Nick looked at the crack in the wooden roof again. It was the only source of light. He raised his hands, lined the ten fingers before his eyes then started tapping on an imaginary piano. Even so, his mind kept dashing back and forth between the rusted iron door of the safe room, the foul-smelling air, Coach's loud snores, Rochelle's mumbles, and Ellis. The mental image about the mechanic zoomed larger, until he saw the flower bud lips, which soon replaced the imaginary piano.

"Via Purifico," Ellis had repeated. The words sounded different because of the funny southern accent.

He knew that staying here any longer wouldn't help anything. The witch's singing soon became the only song for him, although admitting it felt like stuffing something in his throat.


"You miss me already?"

"Cut that bullshit, Ellis."

"The witch actually sings pretty well," Ellis said, completely unperturbed by the cold response.

"Another bullshit, still."

"Turn off the flashlights so that she'll keep singing," Ellis added then chuckled. When he turned to Nick, his eyes were filled with an unlikely glow, like a child's. It could've been a Carousel he was looking at.

Nick sighed then averted his gaze towards the swamp and the trees. The fog had lost even more density.

"It's because of lack of sleep," Ellis said jokingly, bordering on mockery. "Mom always told me that lacking of sleep makes someone irritable, that's normal."

You're a damn insomniac, Nick repeated the voice in his mind.

"You're a damn insomniac, Nick," Ellis said, as if reading his mind. A while later, he hissed to himself: "Shit, this thing gets on my nerves." Then took off the damp T-shirt then threw it to the ground. It landed there with a soft thud. "I don't even know why I keep sweating, despite the cold air and all…"

"You're scared to the bones, Ellis, you know it."

"Yeah, I am," Ellis said in low tone. "Besides, the Apocalypse feels like the worst, longest for ever to be passed."

Nick moved his gaze from the flower bud lips to the chiseled torso next to him. He had always guessed that it wasn't just a lump of fresh flesh underneath the cheap T-shirt. He looked at the muscles glistening with sweat. The arms, chest, and stomach were like a group of different breeds detached from the hands with jutting veins and the fingers with dirty, sunken nails. His favorite women had always said: "A man's body is just a body, but a woman's has a language." This time he knew that it was the most useless phrase of all.

"I've stopped caring whether I'll actually make it alive," Nick said, averting his gaze back towards the swamp.

"What will happen to Via Purifico?" Ellis asked.

"Forget it."

"Too bad," Ellis said, leaning his back against the railing then looked at the trees towering above him. The thought of undead birds resurfaced.

"You really think so?" Nick asked.

Ellis nodded.

"Although I always think that classical music sounds pretty much alike and high notes on piano are like someone shooting on glass, a classical bar's a cool thing," he said a while later. The discarded T-shirt looked like a carcass around his boots. "There are plenty of rock bars and jazz bars, but classical bars aren't likely.
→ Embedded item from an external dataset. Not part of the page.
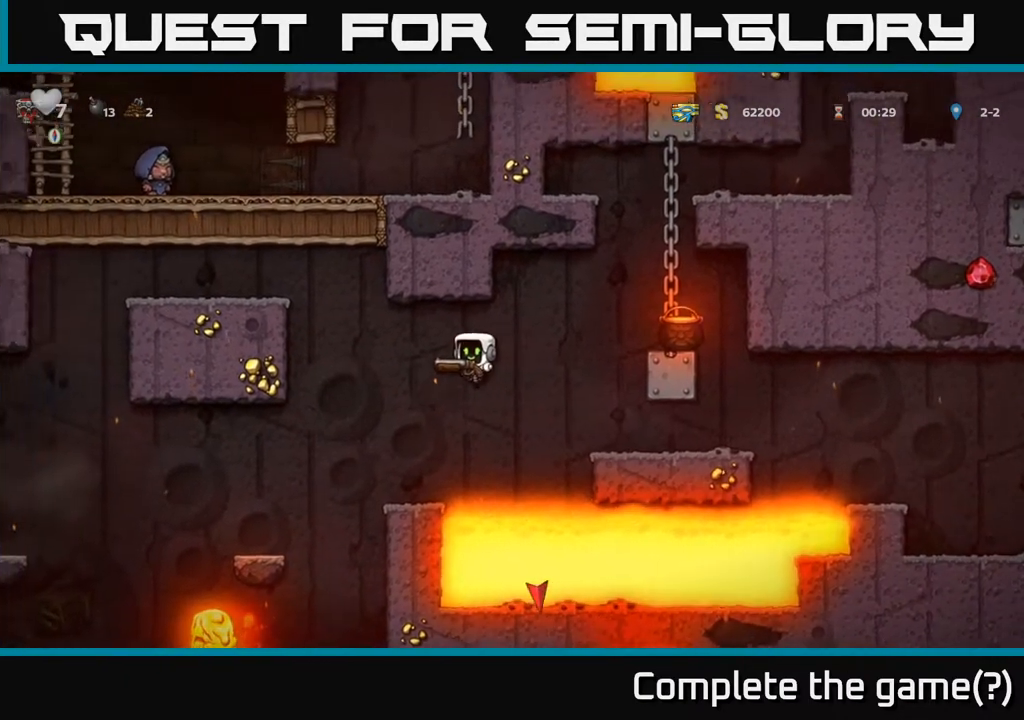
{"buttons": [], "left_stick": "center", "right_stick": "center", "events": [[50, "DPAD_LEFT", "up"]]}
I once knew a guy, a fellow mechanic, who lost two fingers and dreamed of the same thing. He'd be jamming on his cheap piano every break he got. He lived across my shop."

"What happened to him then?"

A soft breeze sent a ripple through the leaves. Ellis heard what seemed to him like wings flapping and faint chirps. They could've came from inside his head.

Nick bent his neck left and right. The right one popped. Ellis squatted to take T-shirt then wore it back.

"He got infected," Ellis said, looking at the trees covered with fog. "He asked me to shoot him before the CEDA guys did. He was in the process of turning completely so he was still conscious, mind you. I was even looking at his eyes when I pulled the trigger. He was down for a while until he got up a short while later, so I shot him for the second time. That one killed him."

After a pause, Ellis added: "What I want to say is that you got ten fingers and you're a survivor, Nick."

The witch had stopped singing. The sound of her sobbing remained audible for a while until it completely faded away into an even further distance.